- Exercise instructions:
• a. From the article on Gorran and its churches, extract the stretch from "Although only a" through "need of repair." word for word.
• b. Extend the article about Charles Richard Sowell and the Gorran churches, picking up after its final sentence.

- Source extract:
◆ ◆ ◆ ◆
The Sole Society, a Family History Society researching Sole, Saul, Sewell, Solley and similar names

 

ABOVE ALL A CORNISHMAN

 

by Maureen Storey

 

 This article was originally published in the August 2008 edition of Soul Search, the journal of The Sole Society

 

 

Like most people, as the days lengthen and grow warmer I begin to think of summer holidays. My favourite holiday destination is Cornwall and I have a particular affection for the tiny fishing village of Gorran Haven where Tony and I spent our honeymoon.

 

The parish of Gorran lies southwest of St Austell and boasts two ancient churches, one in each of its centres of occupation: the parish church, St Goran's, in Gorran Churchtown and St Just's, a little chapel of ease perched on the sea wall at Gorran Haven. Gorran Haven used to be known as Portheast, which is a corruption of Porth Just.  

 

Although only a mile apart, in the past the inhabitants of the two villages lived very different lifestyles. Those in and around the Churchtown worked in agriculture and its allied trades, whilst, until the advent of tourism, boat building and fishing (and smuggling) were at the centre of the Haven's economy. By the nineteenth century, however, the two communities had one thing in common, their churches were in desperate need of repair.

 

By the 1860s most of the essential work had been done on St Goran's but St Just's was described as little more than a ruin, though part of it was still being used as a Sunday school and for occasional services. An early photograph shows that a section of its roof was missing and the east gable had collapsed. In 1869 these were the problems faced by the new vicar Charles Richard Sowell.

 

Charles was born in Penryn, CON, in about 1829, and was as far as we know the only child of Richard Bamfield Sowell, a draper, and his wife Loveday Toy. The family had by then been in the Penryn/Falmouth area for at least five generations and has been traced back as far as the marriage of Richard Sowell and Elizabeth Wilburne in 1684. Although we have very few details about them, the little we have suggests that they were middle class and affluent. Charles's grandfather Joseph Sowell appears in trade directories as a maltster and merchant, but may have been far wealthier than this suggests as he also had mining interests and was involved in Cornish politics. Young Charles was sent to study at Exeter College, Oxford, where he received his BA in 1852. He became a deacon in 1853 and was ordained in 1854. He served as a curate in St Austell from 1853 to 1855, then moved to become vicar of the parish of Paignton, DEV (1855-1857). From there he went to Northam, DEV (1857-1860), St Feock, CON (1860-1869) and then to Gorran.
◆ ◆ ◆ ◆
- Material:
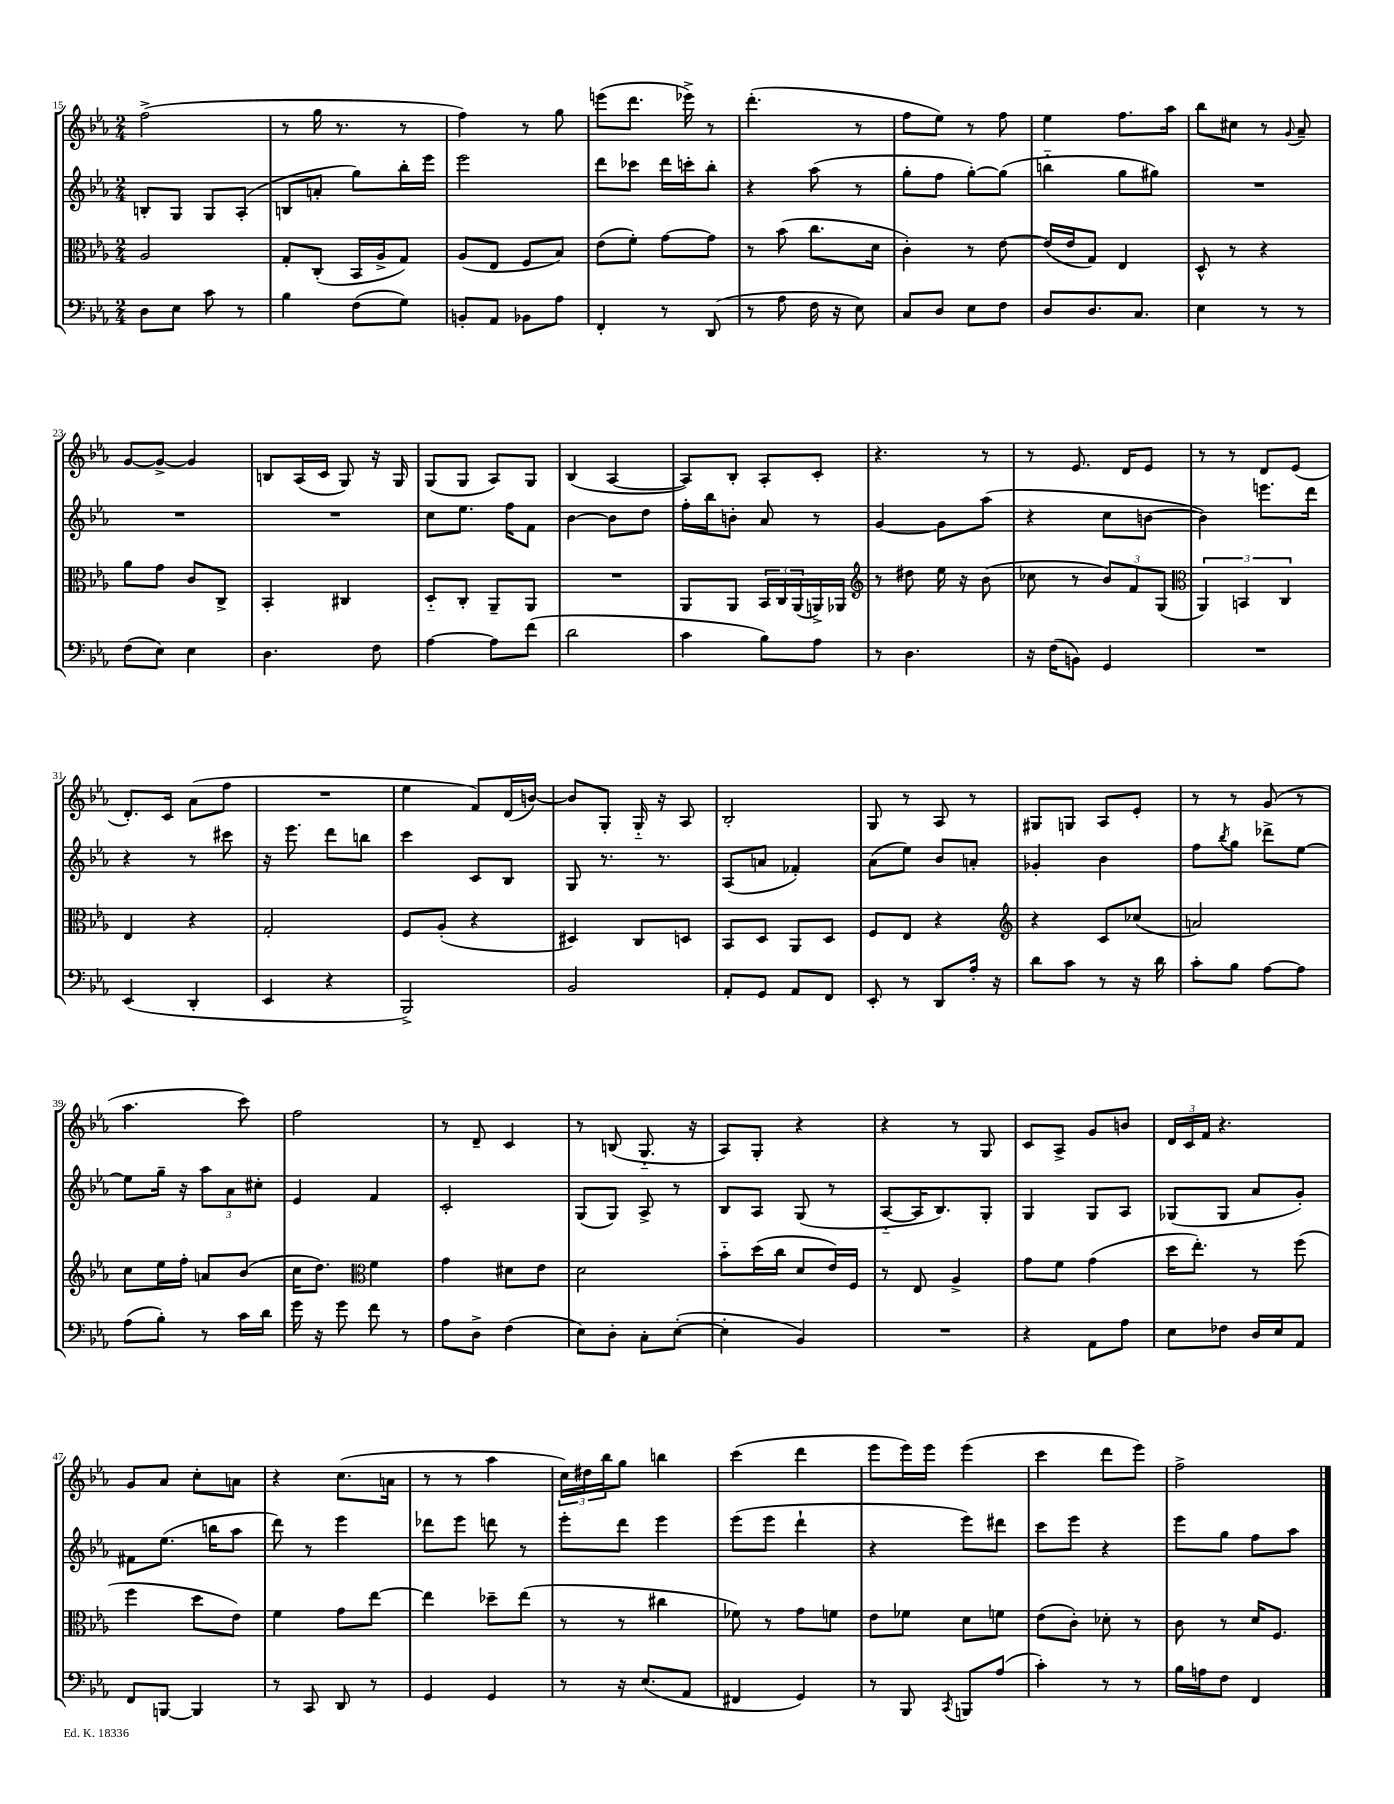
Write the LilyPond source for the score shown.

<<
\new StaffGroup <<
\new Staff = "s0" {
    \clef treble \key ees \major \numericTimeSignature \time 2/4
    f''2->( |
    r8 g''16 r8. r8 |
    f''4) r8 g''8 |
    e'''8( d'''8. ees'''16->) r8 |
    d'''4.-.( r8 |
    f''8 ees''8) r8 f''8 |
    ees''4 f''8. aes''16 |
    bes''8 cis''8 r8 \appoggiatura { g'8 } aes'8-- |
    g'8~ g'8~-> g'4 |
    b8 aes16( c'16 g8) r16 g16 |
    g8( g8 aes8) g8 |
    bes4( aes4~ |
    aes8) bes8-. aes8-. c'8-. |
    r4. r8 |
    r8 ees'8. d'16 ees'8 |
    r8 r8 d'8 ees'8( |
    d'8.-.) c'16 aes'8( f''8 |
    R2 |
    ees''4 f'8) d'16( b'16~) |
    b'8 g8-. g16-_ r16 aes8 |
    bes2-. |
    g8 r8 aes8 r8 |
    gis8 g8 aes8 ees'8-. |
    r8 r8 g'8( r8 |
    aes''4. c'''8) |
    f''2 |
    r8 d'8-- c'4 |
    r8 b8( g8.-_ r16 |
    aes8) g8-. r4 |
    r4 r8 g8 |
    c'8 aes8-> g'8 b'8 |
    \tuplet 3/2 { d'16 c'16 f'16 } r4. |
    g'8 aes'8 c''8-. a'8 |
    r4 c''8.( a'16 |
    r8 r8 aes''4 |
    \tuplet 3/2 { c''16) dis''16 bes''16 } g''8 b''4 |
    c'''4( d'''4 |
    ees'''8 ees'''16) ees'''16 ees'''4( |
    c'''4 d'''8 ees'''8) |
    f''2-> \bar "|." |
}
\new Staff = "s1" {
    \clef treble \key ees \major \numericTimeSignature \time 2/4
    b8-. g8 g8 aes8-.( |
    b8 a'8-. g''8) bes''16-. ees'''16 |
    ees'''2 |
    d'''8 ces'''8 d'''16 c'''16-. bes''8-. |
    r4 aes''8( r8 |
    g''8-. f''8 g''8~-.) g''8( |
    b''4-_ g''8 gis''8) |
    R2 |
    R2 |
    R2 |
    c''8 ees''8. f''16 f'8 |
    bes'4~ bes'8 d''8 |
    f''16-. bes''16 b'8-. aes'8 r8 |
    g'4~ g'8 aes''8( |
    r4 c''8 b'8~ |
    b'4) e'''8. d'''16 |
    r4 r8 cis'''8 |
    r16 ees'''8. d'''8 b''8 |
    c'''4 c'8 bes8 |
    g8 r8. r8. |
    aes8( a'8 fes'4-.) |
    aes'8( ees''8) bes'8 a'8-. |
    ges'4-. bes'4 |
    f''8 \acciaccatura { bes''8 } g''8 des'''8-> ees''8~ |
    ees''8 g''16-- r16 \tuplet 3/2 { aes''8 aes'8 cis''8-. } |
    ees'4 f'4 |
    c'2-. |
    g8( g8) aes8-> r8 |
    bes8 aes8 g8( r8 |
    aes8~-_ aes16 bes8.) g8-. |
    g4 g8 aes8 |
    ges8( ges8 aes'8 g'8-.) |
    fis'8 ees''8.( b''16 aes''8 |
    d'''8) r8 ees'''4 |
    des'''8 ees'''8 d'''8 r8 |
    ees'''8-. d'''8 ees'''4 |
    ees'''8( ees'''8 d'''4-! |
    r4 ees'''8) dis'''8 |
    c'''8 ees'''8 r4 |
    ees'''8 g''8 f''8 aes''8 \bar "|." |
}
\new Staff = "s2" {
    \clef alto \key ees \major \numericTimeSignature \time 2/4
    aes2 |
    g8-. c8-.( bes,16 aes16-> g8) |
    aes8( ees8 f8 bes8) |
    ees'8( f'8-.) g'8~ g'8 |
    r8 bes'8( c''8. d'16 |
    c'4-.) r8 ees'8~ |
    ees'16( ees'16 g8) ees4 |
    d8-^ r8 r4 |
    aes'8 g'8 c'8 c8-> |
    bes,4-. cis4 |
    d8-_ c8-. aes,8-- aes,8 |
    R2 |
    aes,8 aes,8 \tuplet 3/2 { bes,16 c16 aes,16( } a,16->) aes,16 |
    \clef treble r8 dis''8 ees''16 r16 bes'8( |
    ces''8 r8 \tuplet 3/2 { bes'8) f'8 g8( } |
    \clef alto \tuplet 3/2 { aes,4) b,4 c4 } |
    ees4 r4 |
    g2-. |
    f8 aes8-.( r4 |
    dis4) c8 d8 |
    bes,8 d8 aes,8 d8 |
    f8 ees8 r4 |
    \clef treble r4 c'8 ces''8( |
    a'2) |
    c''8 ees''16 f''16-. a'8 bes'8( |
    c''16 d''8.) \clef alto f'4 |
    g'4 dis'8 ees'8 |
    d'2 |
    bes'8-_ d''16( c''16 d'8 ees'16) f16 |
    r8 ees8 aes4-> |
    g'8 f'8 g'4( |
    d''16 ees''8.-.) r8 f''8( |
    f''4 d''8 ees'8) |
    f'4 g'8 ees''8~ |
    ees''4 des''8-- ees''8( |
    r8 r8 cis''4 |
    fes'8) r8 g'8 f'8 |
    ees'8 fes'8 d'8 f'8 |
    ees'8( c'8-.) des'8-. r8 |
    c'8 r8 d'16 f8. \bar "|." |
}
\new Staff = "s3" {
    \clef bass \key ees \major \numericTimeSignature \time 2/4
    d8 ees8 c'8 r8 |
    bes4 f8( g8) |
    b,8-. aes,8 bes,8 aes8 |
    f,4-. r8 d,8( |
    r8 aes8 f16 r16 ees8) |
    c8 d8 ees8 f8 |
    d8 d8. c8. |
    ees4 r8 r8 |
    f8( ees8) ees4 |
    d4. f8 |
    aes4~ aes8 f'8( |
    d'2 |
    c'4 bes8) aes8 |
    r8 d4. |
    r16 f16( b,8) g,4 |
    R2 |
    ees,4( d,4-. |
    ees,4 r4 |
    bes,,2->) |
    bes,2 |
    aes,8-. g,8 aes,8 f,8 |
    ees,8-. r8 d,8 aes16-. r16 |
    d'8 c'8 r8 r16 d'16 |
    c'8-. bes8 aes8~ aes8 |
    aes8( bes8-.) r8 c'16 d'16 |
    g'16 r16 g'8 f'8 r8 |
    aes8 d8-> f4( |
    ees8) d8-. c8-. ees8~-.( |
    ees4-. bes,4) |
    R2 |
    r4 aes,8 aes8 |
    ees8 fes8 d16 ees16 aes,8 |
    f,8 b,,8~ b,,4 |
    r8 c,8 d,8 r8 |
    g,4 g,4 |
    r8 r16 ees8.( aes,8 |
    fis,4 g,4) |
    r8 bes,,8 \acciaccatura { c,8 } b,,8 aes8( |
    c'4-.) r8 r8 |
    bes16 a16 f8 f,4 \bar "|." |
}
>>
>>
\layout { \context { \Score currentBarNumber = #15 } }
◆ ◆ ◆ ◆
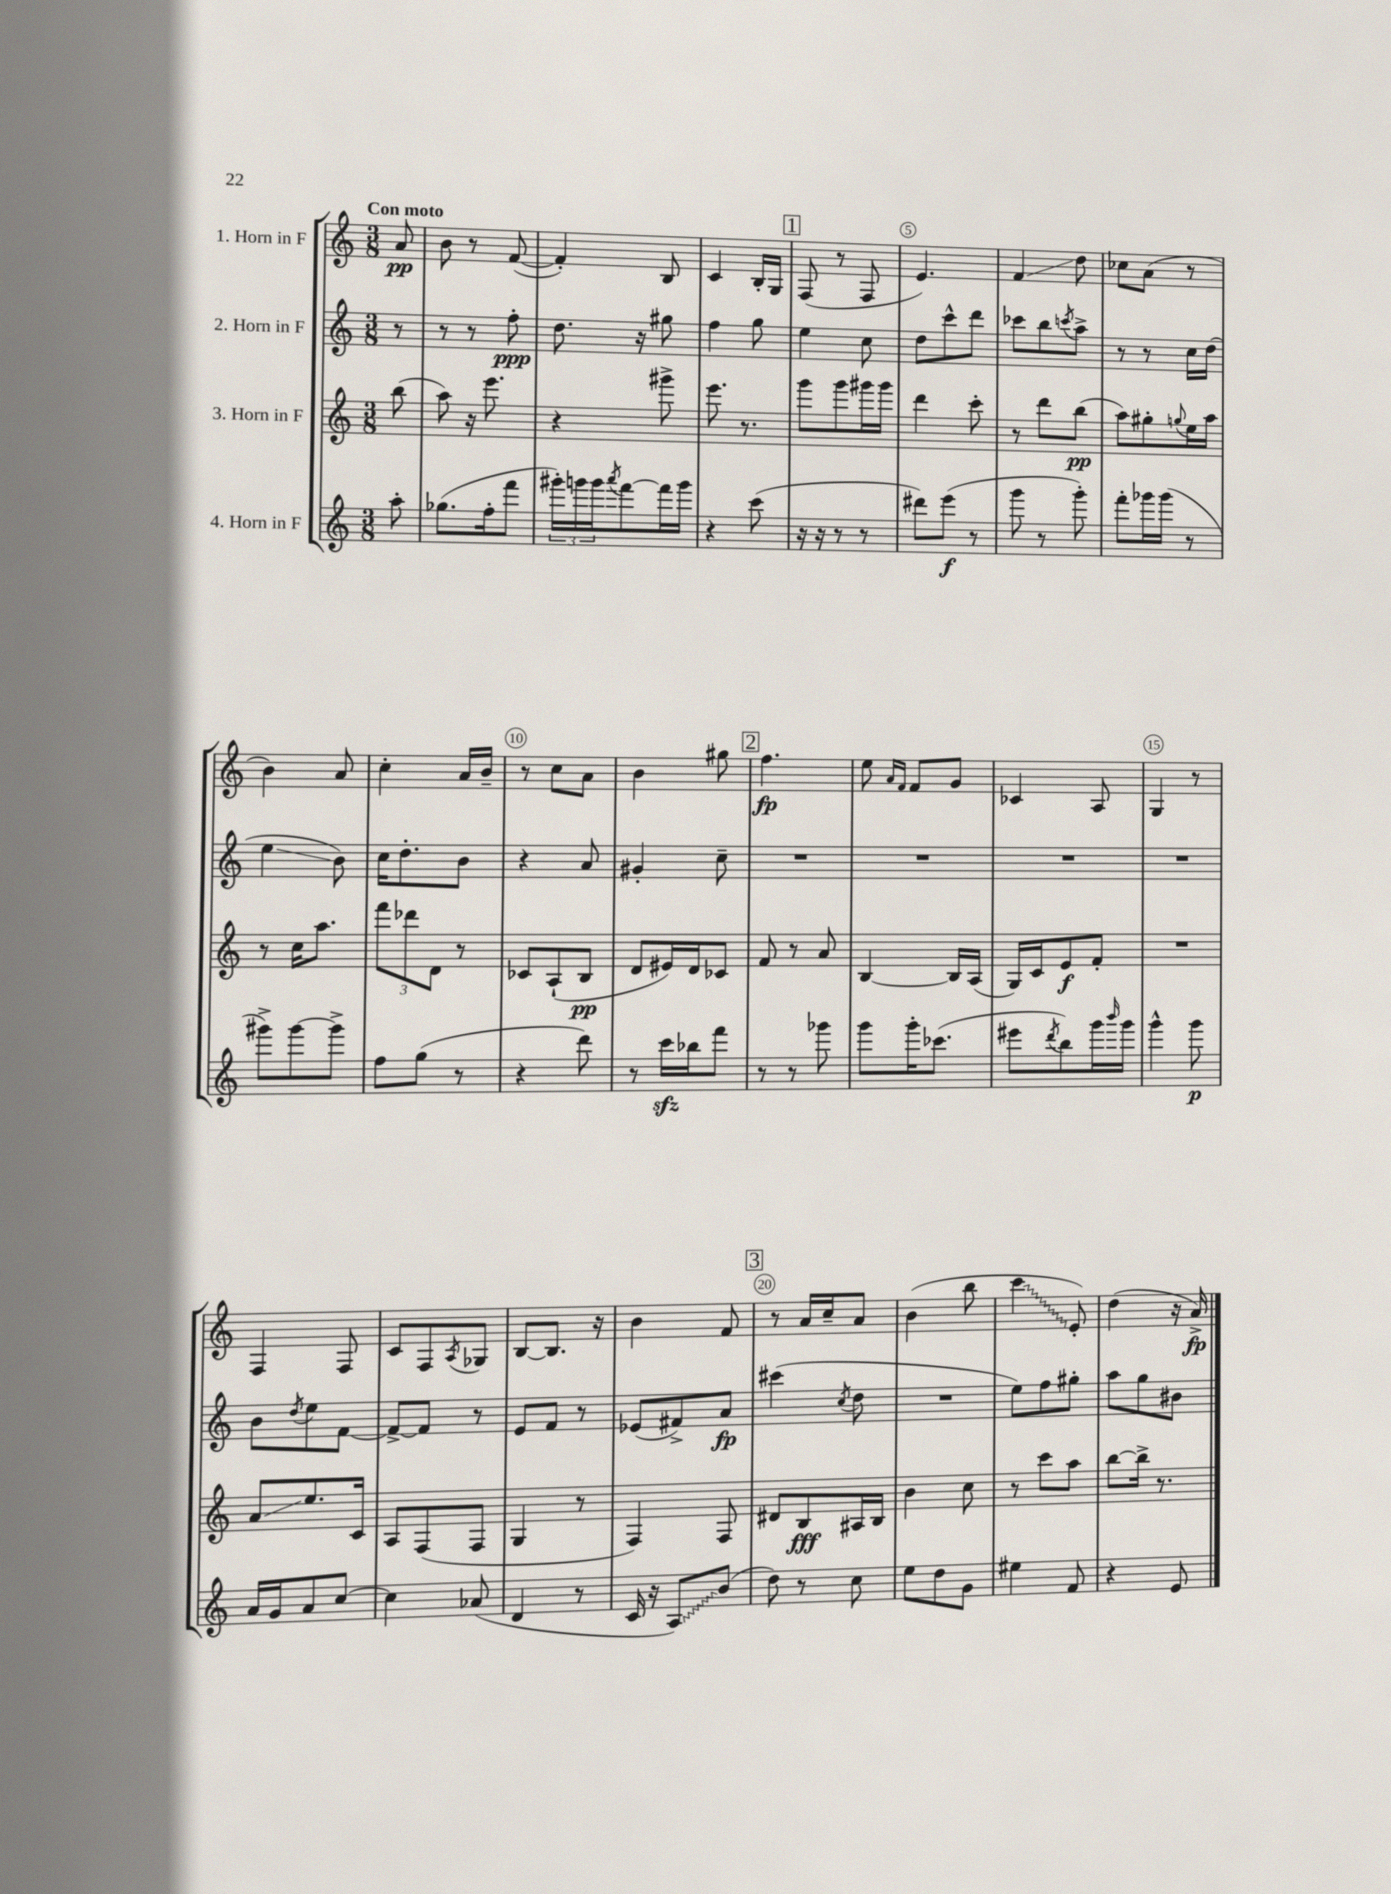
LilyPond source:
◆ ◆ ◆ ◆
- Task-by-task outputs:
• a.
Although only a mile apart, in the past the inhabitants of the two villages lived very different lifestyles. Those in and around the Churchtown worked in agriculture and its allied trades, whilst, until the advent of tourism, boat building and fishing (and smuggling) were at the centre of the Haven's economy. By the nineteenth century, however, the two communities had one thing in common, their churches were in desperate need of repair.

• b.
 

Charles married Julia Trenery in 1853 and they had four children, Mary, Rosa, Richard and Walter, before Julia's premature death in 1865. Charles never remarried – from the census records it seems that after Julia's death his sister-in-law, Olivia Trenery, lived with the family to look after the children. In 1869 the family moved into the rectory in Gorran Churchtown, and Charles began work in the parish. In addition to the normal parochial duties, his first major task was to oversee the completion of the renovations at St Goran's. Once this was finished he was able to turn his attention to St Just, which by then had been declared unsafe – the roof was beyond repair, the remains of the east gable were tilting inwards, the glass in the windows had shattered and the stairs were giving way.

 

The restoration, which was completed in 1885, cost what was then the massive sum of nearly £600, a sum that had to be raised by the vicar, not an easy task in an impoverished Cornish parish. The work was undertaken by Pier St Aubyn, who is notorious for ruining half the churches in Cornwall with his too ruthless renovations, although in Gorran Haven at least he is considered to have done a good job. No record was kept of what was actually done during the building work and it's now impossible to detect the joins between new and old masonry.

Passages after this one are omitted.